DVD : Move Well Avoid Injury : What everyone needs to know about the body (by Barbara Conable and Amy Likar, Andover Productions, 2009)
I may not be a medical professional, but I am able to tell when I encounter descriptions of body motion that just make plain sense, and this DVD contains some enlightening information. In a collection of well narrated chapters complete with diagrammatic video illustration, the evidence is laid bare of our common tendencies to keep our bodies out of balance, causing pain through muscle tensions that, in turn, keep our bodies in bad posture. This is due in part to us having mapped the body in a particular way, eg in relation to position, when in reality the position is entirely different.
This DVD is broken into multiple sections covering the many aspects of posture imbalance, and covers areas from the head to the feet and just about everywhere in between. Posture is translated by the authors as ‘Body Maps’ which are essentially memories in your mind of where you think your individual body parts are and how you use them. The DVD highlights how you may have had a flawed map (understanding) of your various body parts in your mind from a very young age. This may have led you to actually move according to those flaws and results in the straining of some parts of your body which can lead to pain. As the narrator tells us, “We move in the way in which we think we are constructed …”, either consciously or unconsciously. Wrong body maps can be responsible for many bad posture related problems, from walking to sitting, to using a computer.
Subjects covered in the DVD include –
- Body maps – identifying flaws in the human body map and how to recognise those errors
- Balance – identifying correct balance with core posture, and identifying posture related pain
- Kinesthesia – learning free and fluid movement to correct body imbalances
- Arms – covering shoulders, elbows, wrists and hands
- Legs – covering hips, pelvis, knees and feet
- Breathing – covering lungs, skeletal/muscular system, diaphragm
- Mapping the whole body
- Correcting the map
- Inclusive attention
The areas I can relate to most pertain to the shoulders, arms, wrists and hands. These are covered in detail and are very applicable to the RSI sufferer. The main posture/skeletal issues with RSI type injuries are listed, adding to the viewer’s knowledge and understanding through plain and straightforward explanations along with clear diagrams and video.
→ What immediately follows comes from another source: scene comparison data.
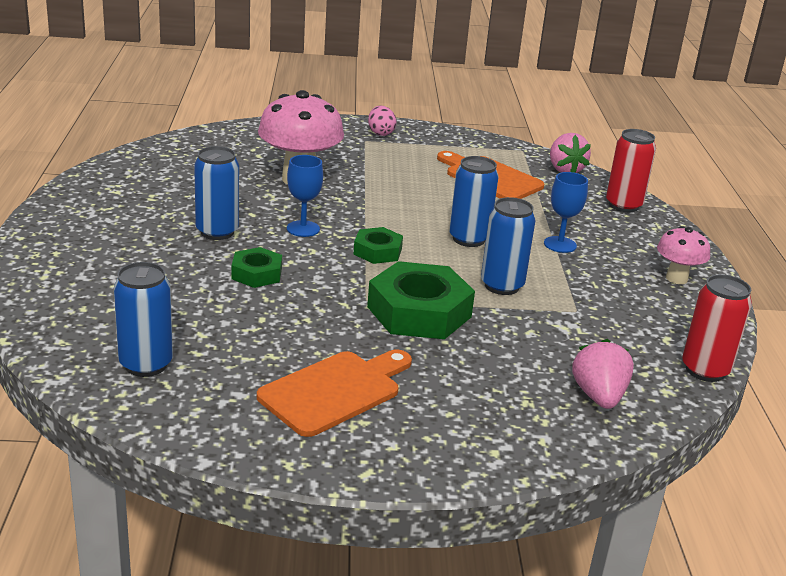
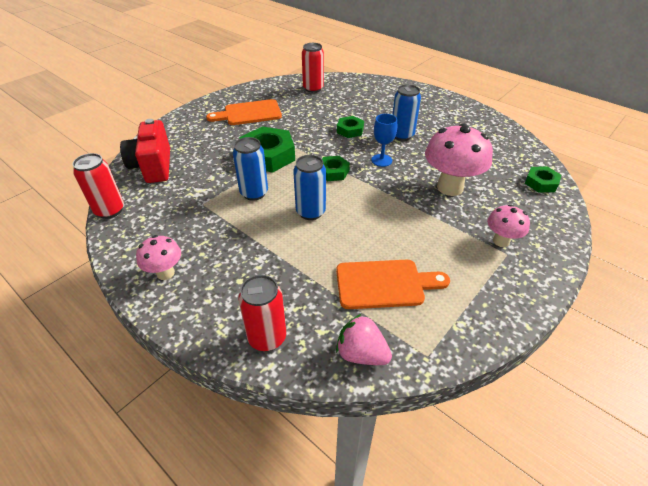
camera: 135 degrees right, 15 degrees up
blue can [114,262,173,377] -> red can [302,43,324,93]
orange cutting board [257,350,412,437] -> orange cutting board turned 75 degrees clockwise [206,99,282,125]
pink egg [368,106,396,136] -> none
blue goblet [544,172,588,253] -> none
pink strawberry [572,339,634,409] -> red camera [120,119,170,183]
none -> pink mushroom [487,204,530,247]
none -> green nut [525,166,561,192]

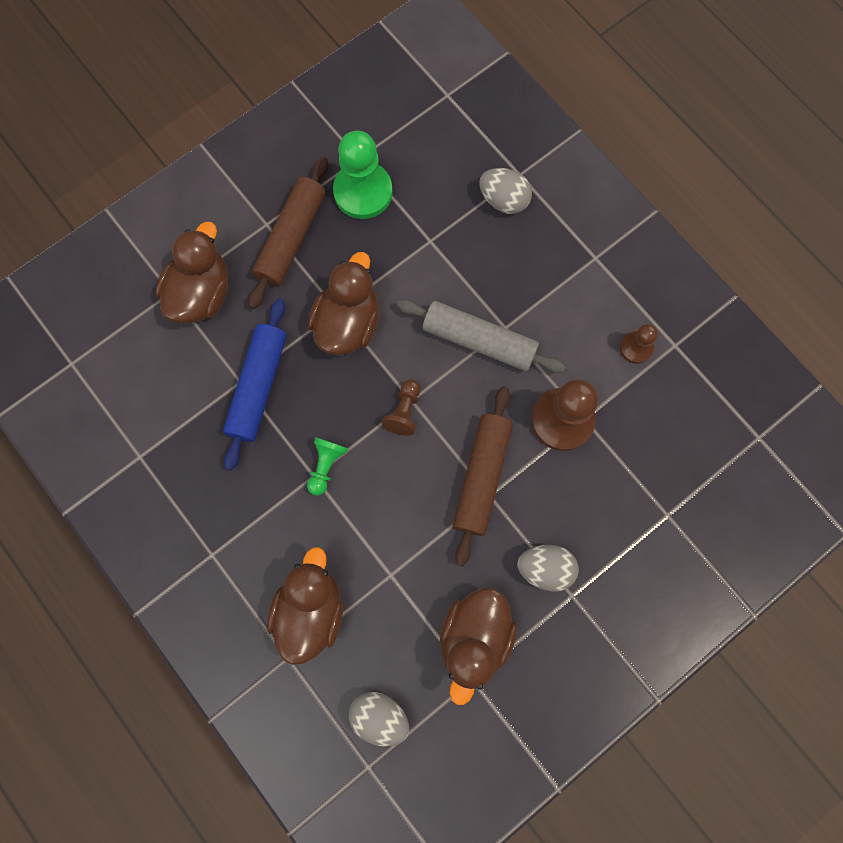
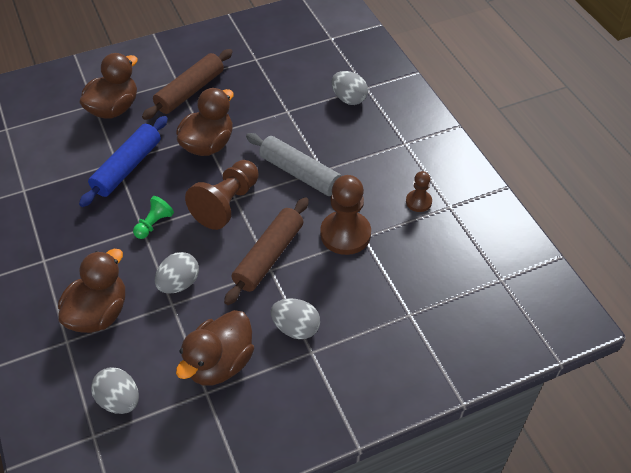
camera: 15 degrees right, 25 degrees down
green pawn [333,131,393,219] -> none
brown pawn [382,379,420,436] -> brown pawn [185,160,259,230], size x1.88
none -> grey egg [155,252,199,294]

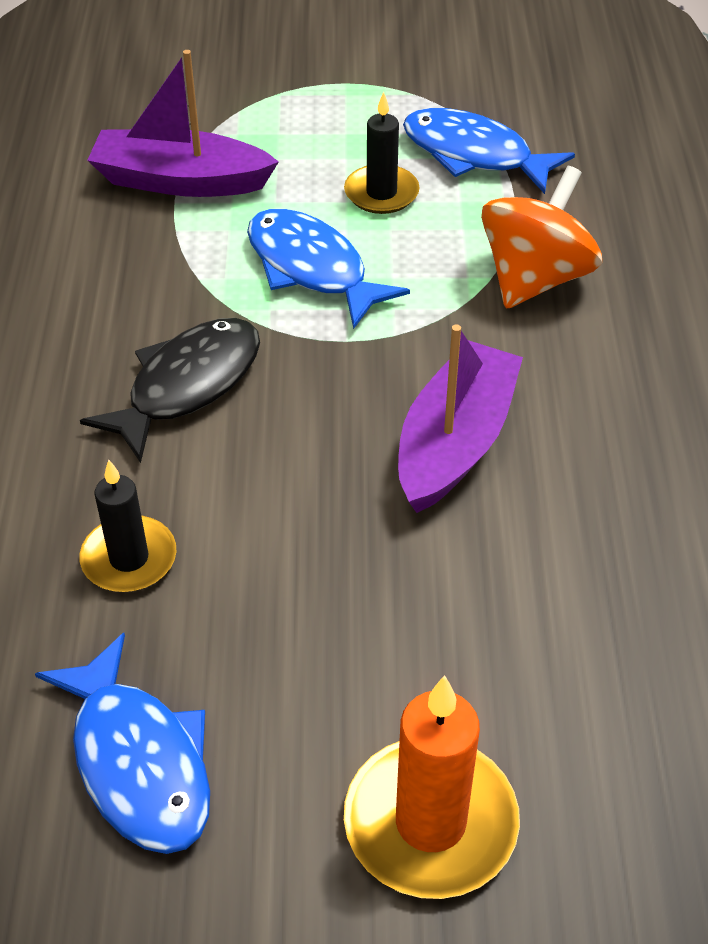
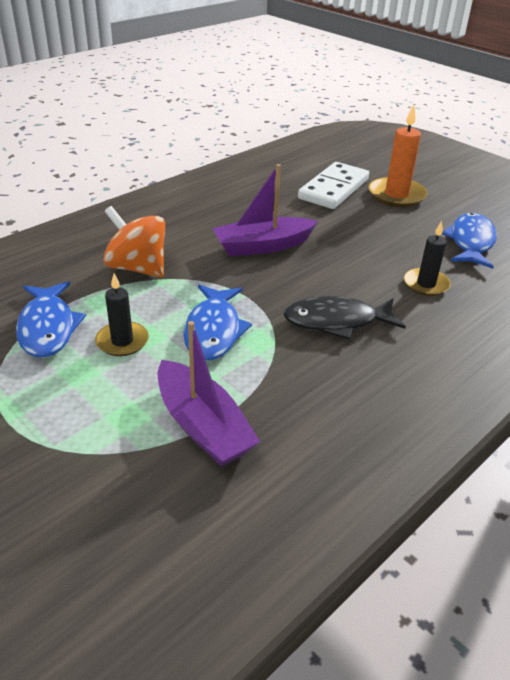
camera: 135 degrees left, 10 degrees down
orange spinning top [481,166,602,309] -> orange spinning top turned 45 degrees clockwise [103,206,165,278]
none -> white domino [298,162,369,209]

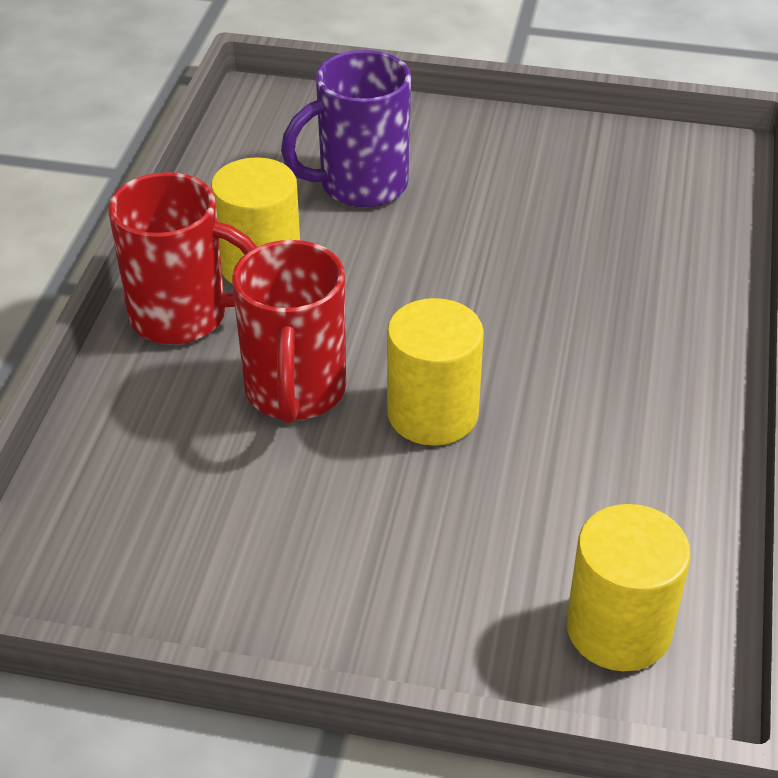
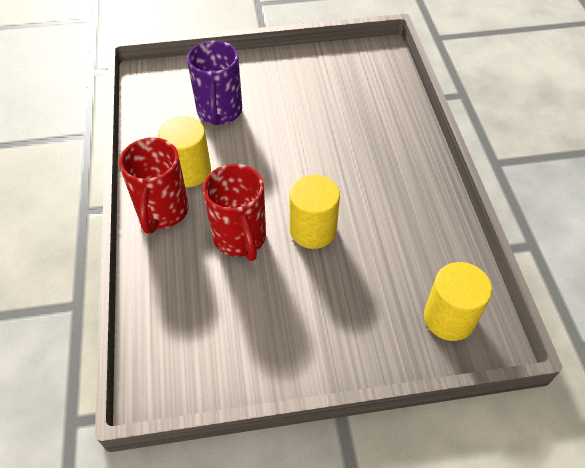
camera: 20 degrees left, 10 degrees up
red mug [108,172,257,344] -> red mug turned 105 degrees clockwise [119,137,189,234]
purple mug [281,50,411,208] -> purple mug turned 45 degrees counterclockwise [187,40,242,125]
From previous experience, I knew that over-supination of the wrists was a bad thing, but now I know about the natural axis of rotation of the forearm and how it ties in with a neutral position wrist, as well as why supination causes so many injuries.
The company website rather generously shows sample videos of some chapters which are well worth checking out, and will give you a sneak peak of the DVD content and style as well as some key body map information!
- ‘Elbows’ chapter
- ‘Arms’ chapter
- ‘Forearms’ chapter
- ‘Hands’ chapter
- ‘Lower Back’ chapter
- ‘Balance’ chapter
- ‘Lungs’ chapter
I also found the section on breathing very interesting. It’s probably the first time I’ve been able to picture the role of the diaphragm in breathing, and I certainly had my lungs mapped as being a bit lower than they actually are. The related section on the ribcage was also revealing to me having just recently strained my sternum connective tissue whilst gardening. It also reinforces the benefits of some breathing practices including Yogic breathing (Pranayama).
The DVD run time is a substantial 2hrs, and certainly lends itself to being watched in stages. There is the temptation to skip straight to the section you are most interested in, however it should be watched as a whole to get the complete picture and overall message firmly ingrained in your mind. I expect that multiple viewings would be best to fully absorb the detail.
All in all this DVD is an excellent resource for just about everyone. It is not solely aimed at one specific group of people eg RSI sufferers, but covers the whole body, and should be a useful education tool for everyone, including ergonomists, physiotherapists, fitness instructors, yoga teachers etc, as well as many others including in the medical profession.
If you have posture related pain it’s likely that it’s down to your bad body map and it’s certainly time to re-educate yourself!